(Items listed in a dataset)
═══

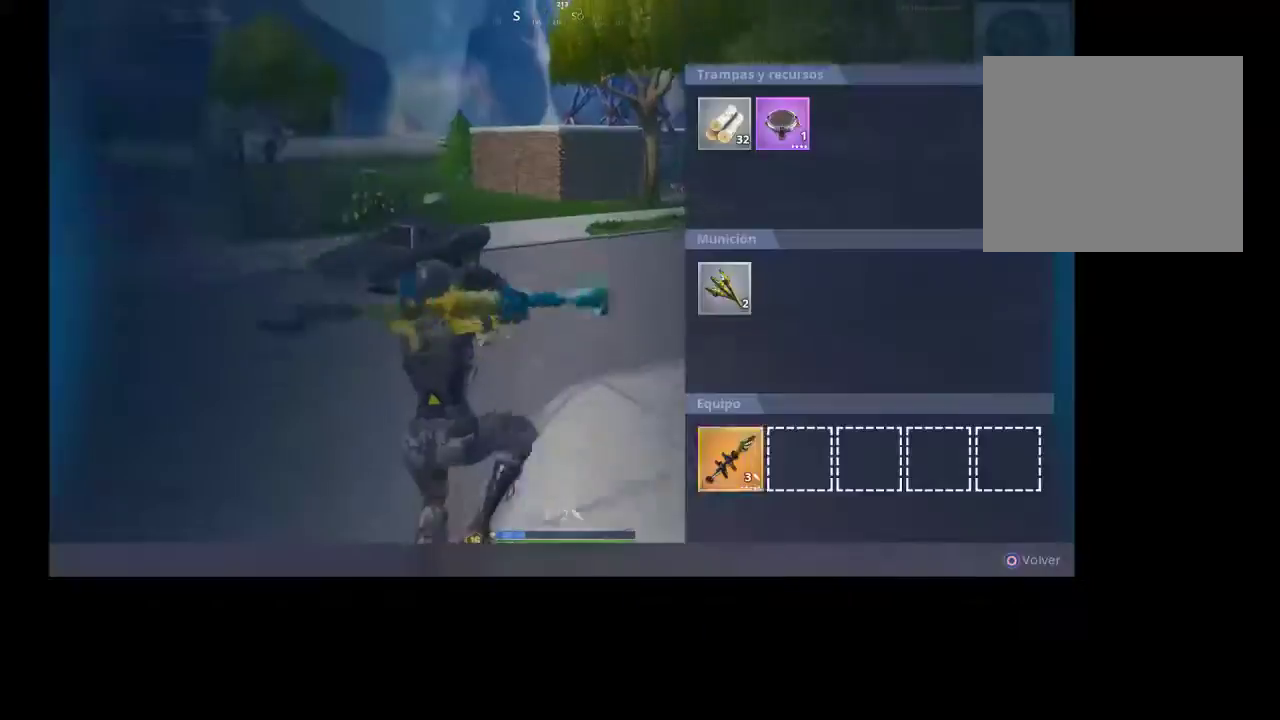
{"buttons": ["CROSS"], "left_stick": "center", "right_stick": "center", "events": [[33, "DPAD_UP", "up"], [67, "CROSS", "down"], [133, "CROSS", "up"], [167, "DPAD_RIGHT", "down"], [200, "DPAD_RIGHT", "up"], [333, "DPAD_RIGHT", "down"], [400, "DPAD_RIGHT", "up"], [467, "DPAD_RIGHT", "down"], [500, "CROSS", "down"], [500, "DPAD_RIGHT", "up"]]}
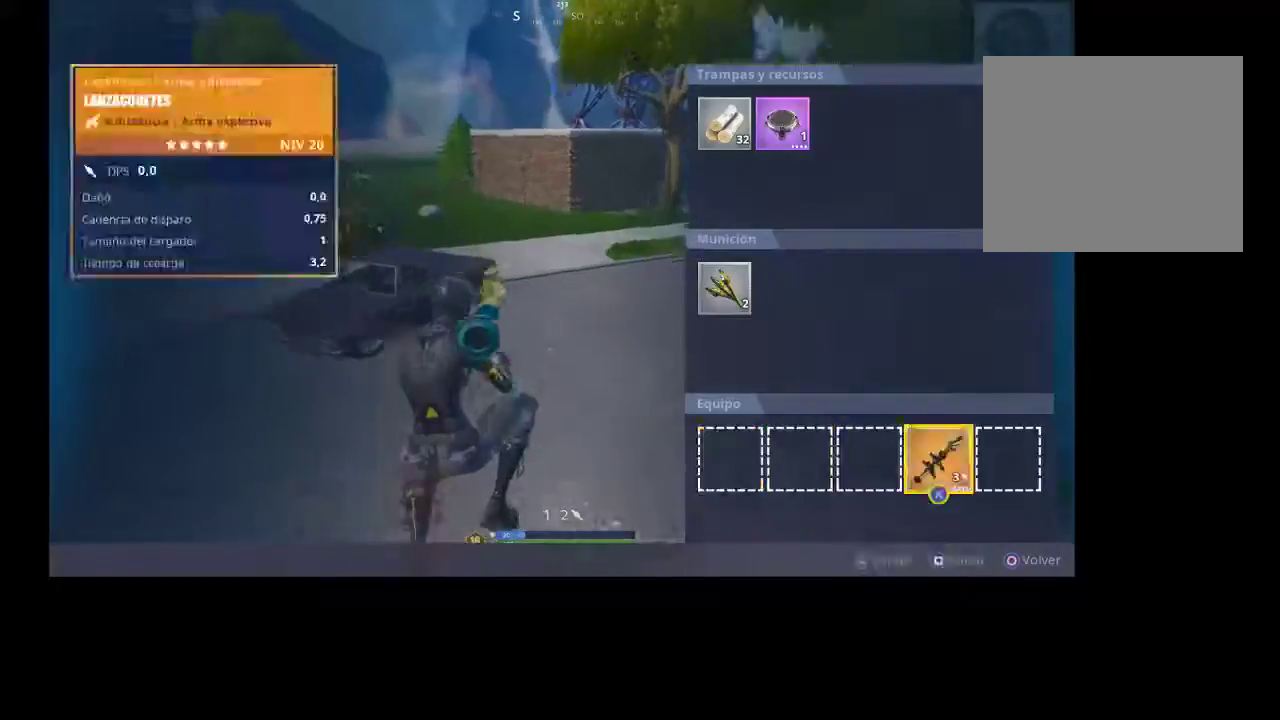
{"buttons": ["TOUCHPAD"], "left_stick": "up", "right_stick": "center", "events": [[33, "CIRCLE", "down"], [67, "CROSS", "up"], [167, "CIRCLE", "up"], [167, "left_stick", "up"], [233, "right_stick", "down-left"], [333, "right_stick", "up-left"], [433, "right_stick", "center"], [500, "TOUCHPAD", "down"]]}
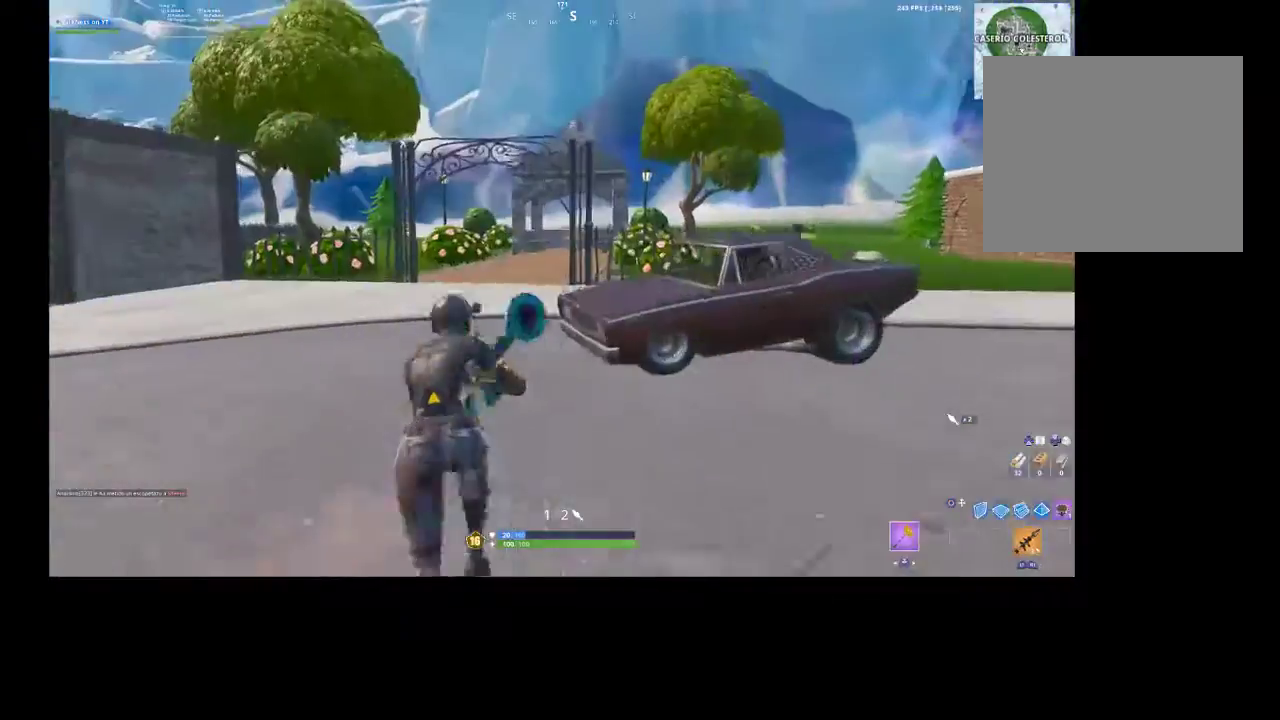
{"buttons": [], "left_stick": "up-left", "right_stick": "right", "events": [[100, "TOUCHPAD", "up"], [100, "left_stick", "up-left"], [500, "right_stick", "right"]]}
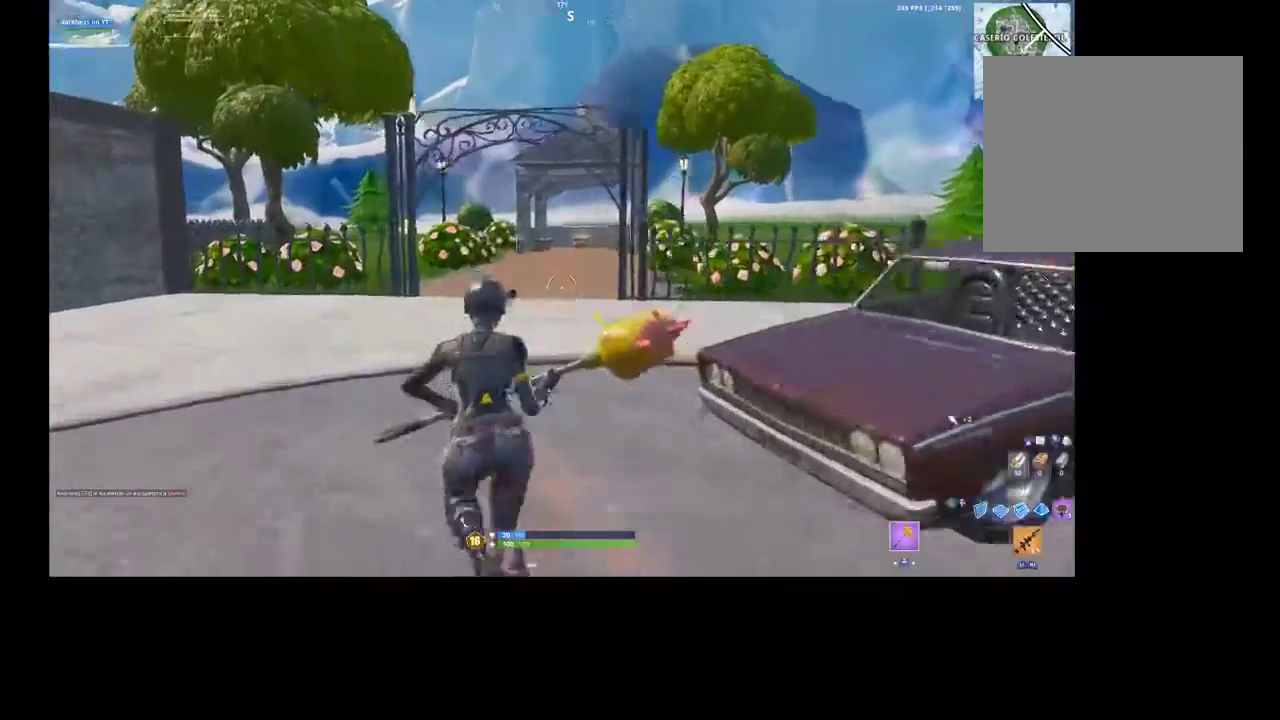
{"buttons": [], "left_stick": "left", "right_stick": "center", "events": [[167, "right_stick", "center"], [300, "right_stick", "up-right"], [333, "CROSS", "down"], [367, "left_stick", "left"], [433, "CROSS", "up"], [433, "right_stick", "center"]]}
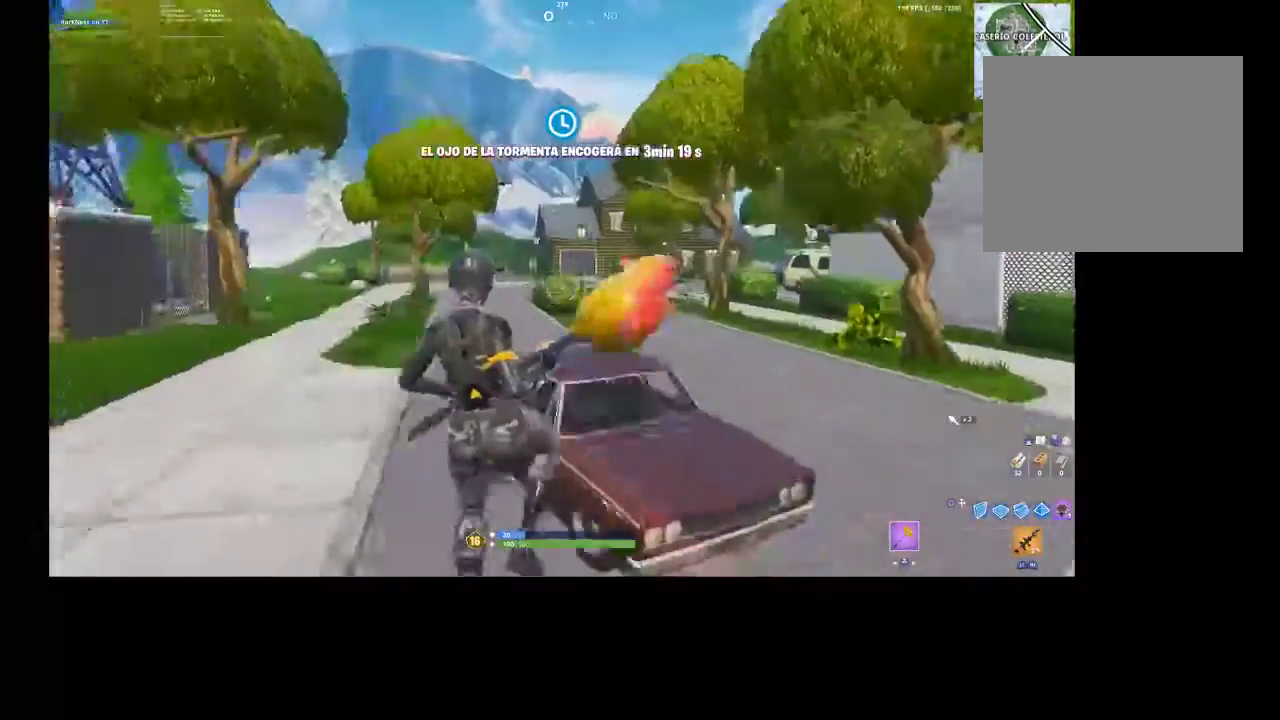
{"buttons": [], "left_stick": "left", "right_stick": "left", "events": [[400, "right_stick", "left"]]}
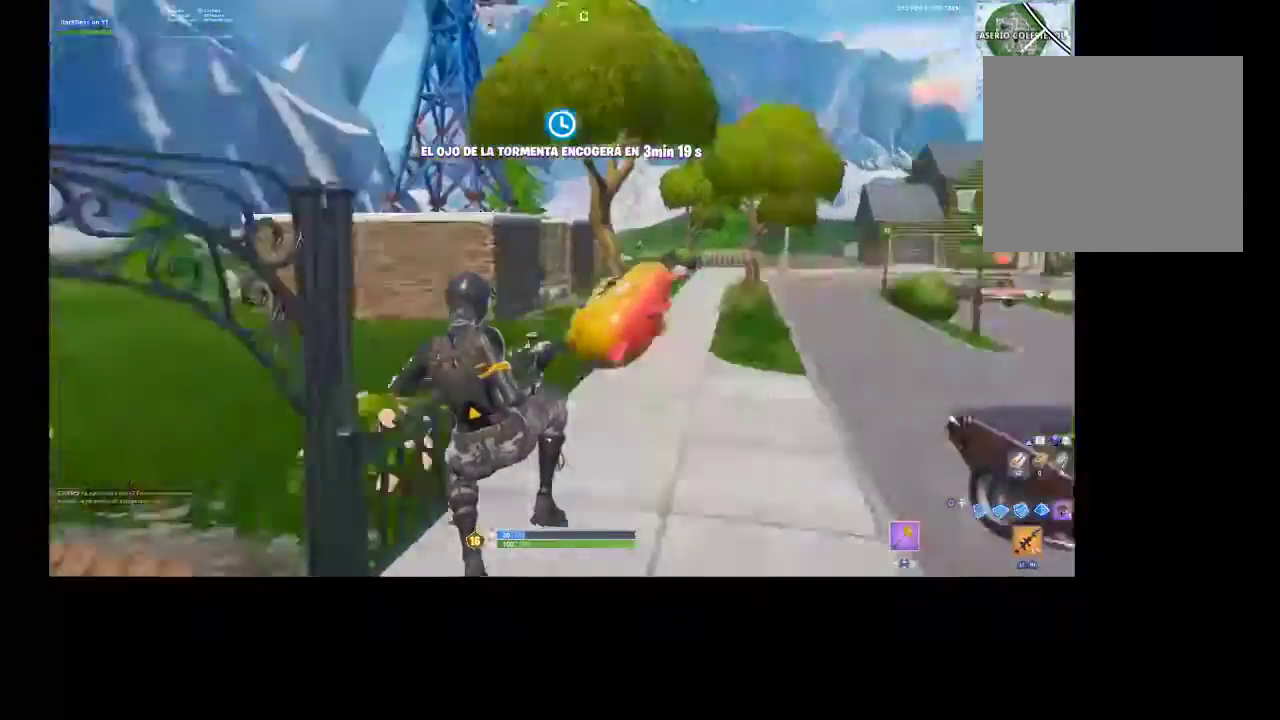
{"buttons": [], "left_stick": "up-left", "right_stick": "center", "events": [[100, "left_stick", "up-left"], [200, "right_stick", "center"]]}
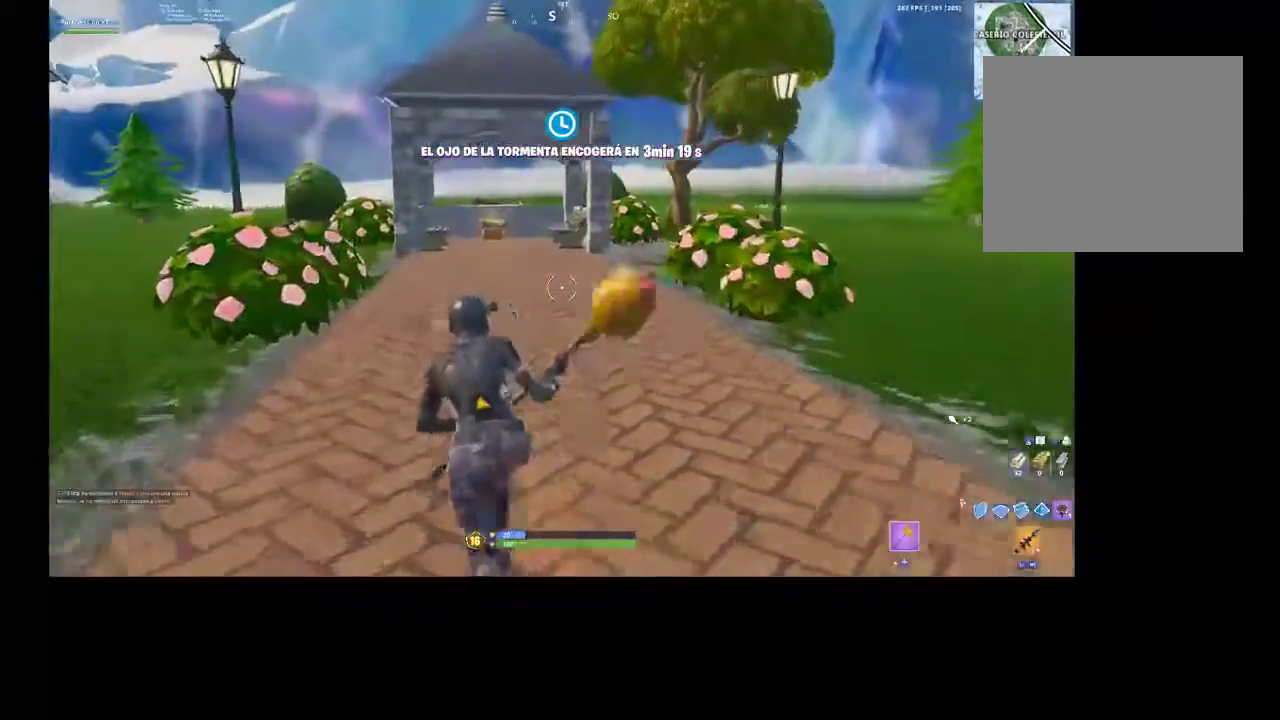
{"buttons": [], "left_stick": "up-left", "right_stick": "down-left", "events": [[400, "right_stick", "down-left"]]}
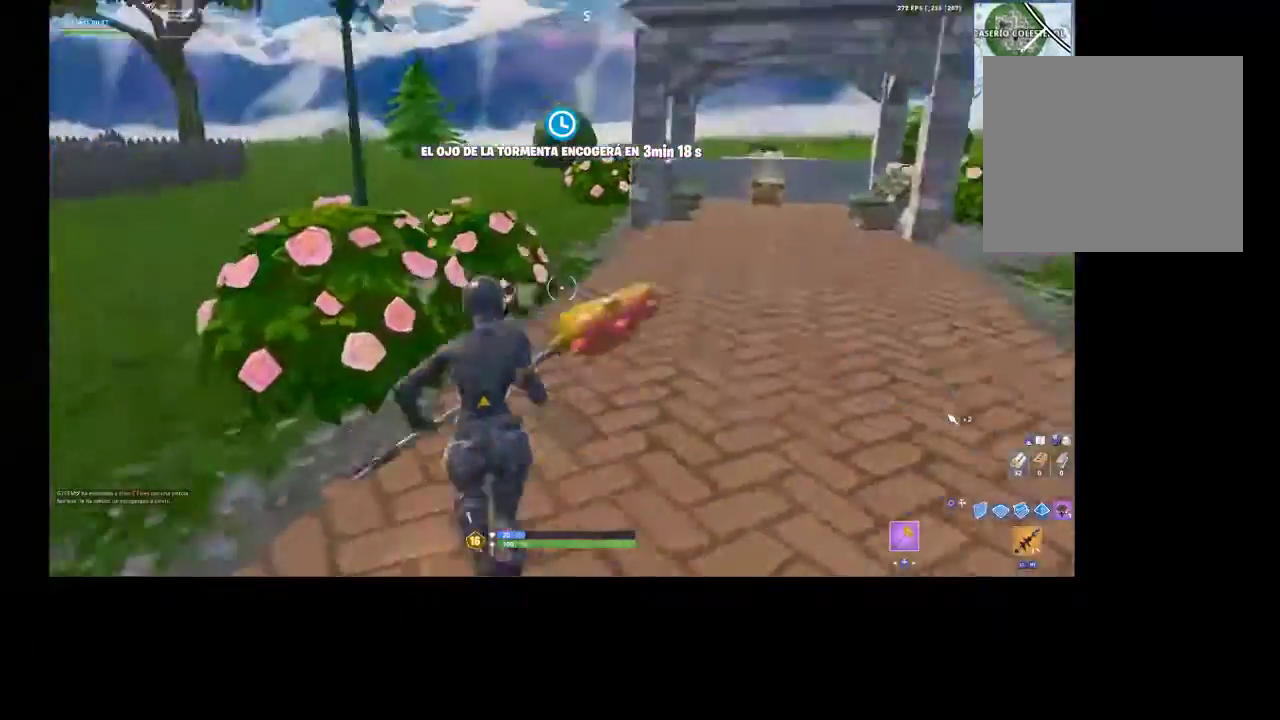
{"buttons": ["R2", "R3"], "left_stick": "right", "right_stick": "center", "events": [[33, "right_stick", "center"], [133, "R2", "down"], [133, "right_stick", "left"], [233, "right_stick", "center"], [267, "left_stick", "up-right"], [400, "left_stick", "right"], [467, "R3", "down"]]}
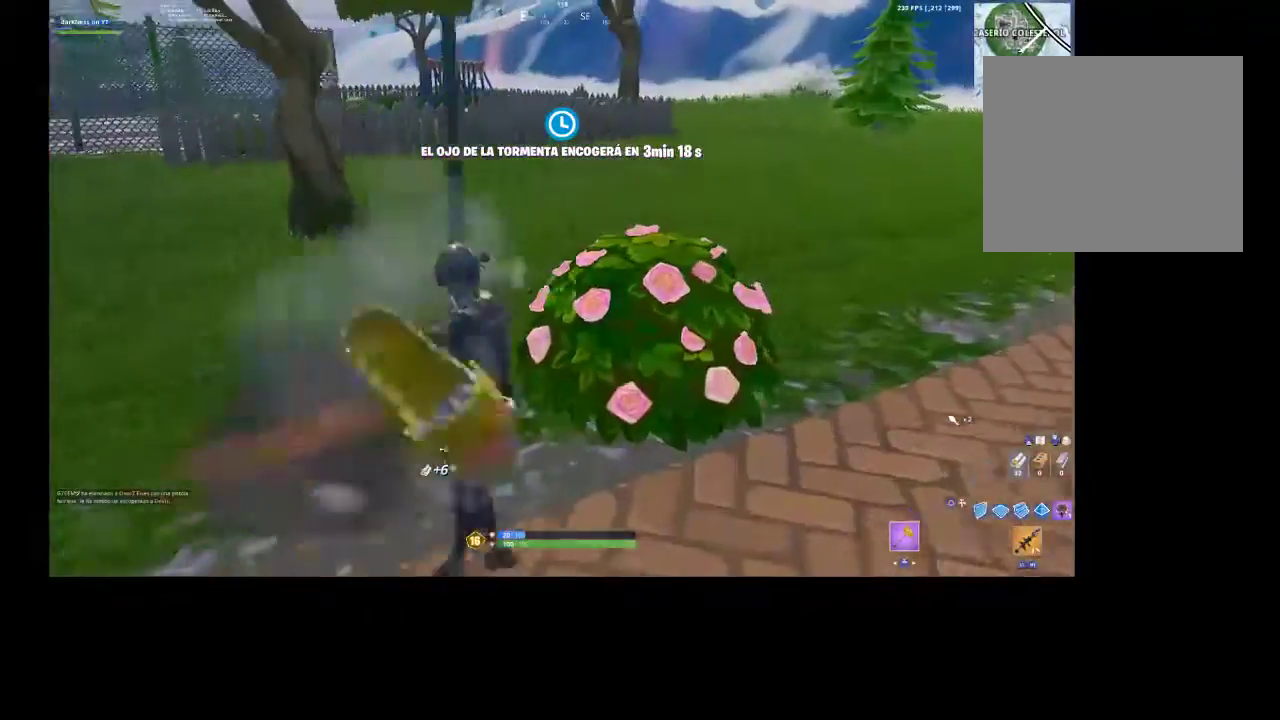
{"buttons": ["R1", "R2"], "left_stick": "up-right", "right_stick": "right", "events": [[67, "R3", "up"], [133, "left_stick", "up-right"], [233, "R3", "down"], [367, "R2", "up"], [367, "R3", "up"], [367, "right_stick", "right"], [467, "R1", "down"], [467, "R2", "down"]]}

═══

**To do**
What lines in the entries above hold "TOUCHPAD"? Copy every one.

**Solution for this task**
{"buttons": ["TOUCHPAD"], "left_stick": "up", "right_stick": "center", "events": [[33, "CIRCLE", "down"], [67, "CROSS", "up"], [167, "CIRCLE", "up"], [167, "left_stick", "up"], [233, "right_stick", "down-left"], [333, "right_stick", "up-left"], [433, "right_stick", "center"], [500, "TOUCHPAD", "down"]]}
{"buttons": [], "left_stick": "up-left", "right_stick": "right", "events": [[100, "TOUCHPAD", "up"], [100, "left_stick", "up-left"], [500, "right_stick", "right"]]}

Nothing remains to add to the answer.